Return exactly the line that contains "Page size: 1500x1125." and all lines beneath it in the entries, through the very last one.

Records excerpted from a collection:
####
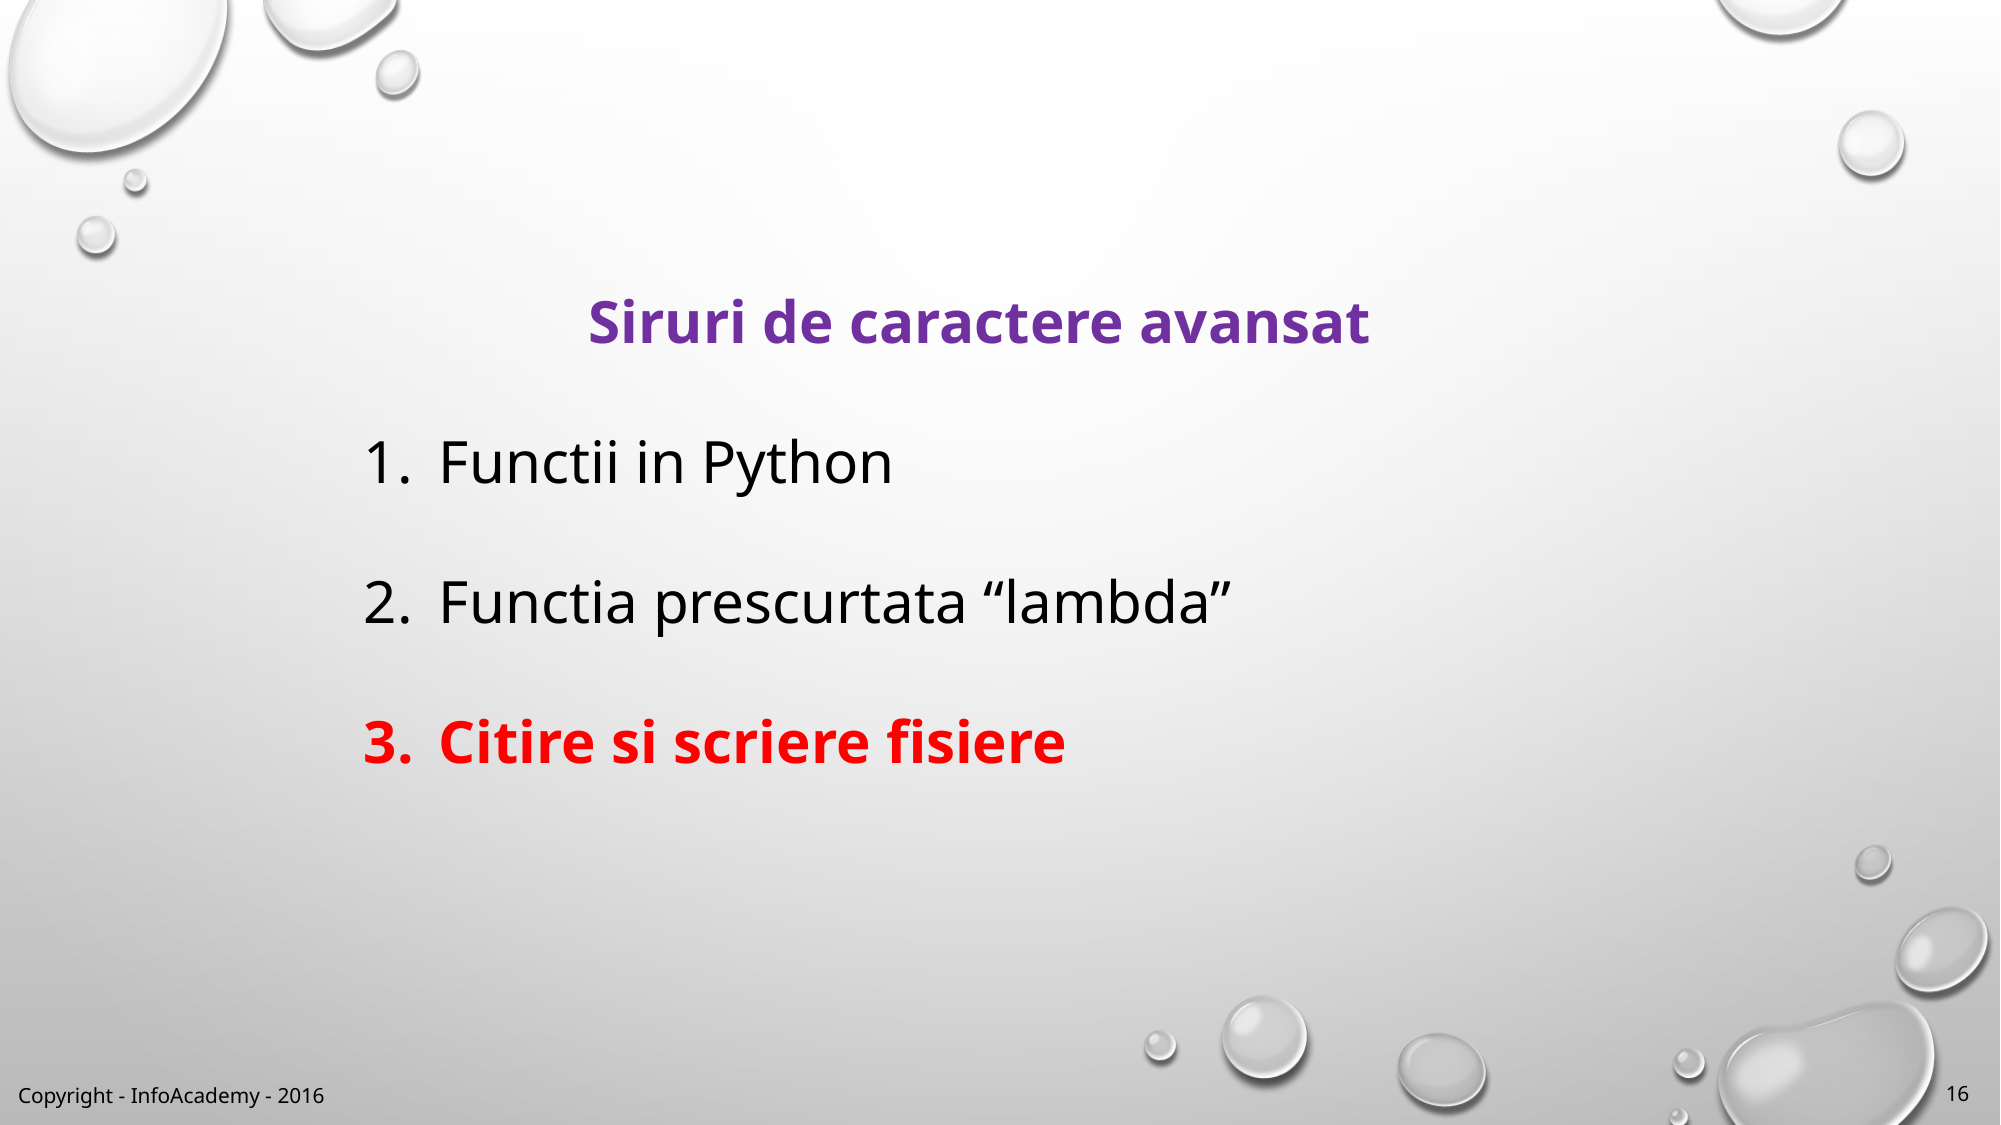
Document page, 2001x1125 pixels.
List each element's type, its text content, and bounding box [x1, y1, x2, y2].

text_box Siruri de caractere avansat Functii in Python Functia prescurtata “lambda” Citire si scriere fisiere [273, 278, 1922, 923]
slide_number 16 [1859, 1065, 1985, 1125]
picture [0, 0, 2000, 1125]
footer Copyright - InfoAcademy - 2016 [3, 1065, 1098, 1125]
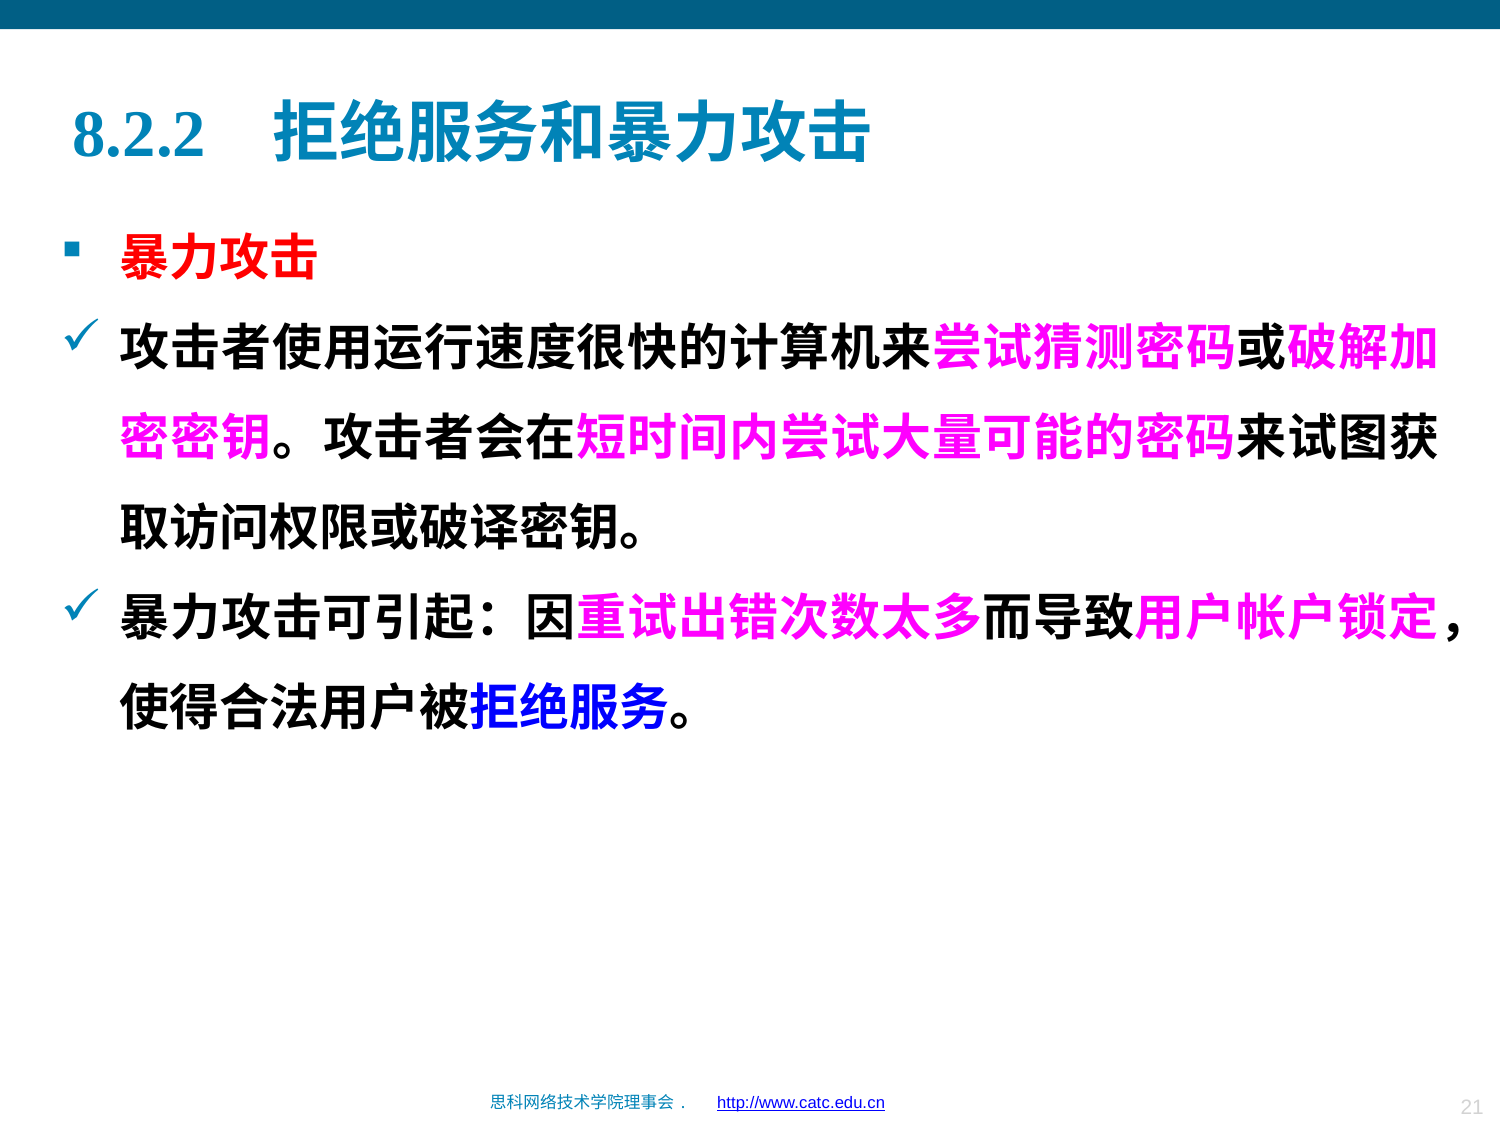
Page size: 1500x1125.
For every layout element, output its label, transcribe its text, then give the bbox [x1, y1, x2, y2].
####
ANSWER →
Page size: 1500x1125.
For every layout element, output its label, transcribe its text, then give the bbox [x1, y1, x2, y2].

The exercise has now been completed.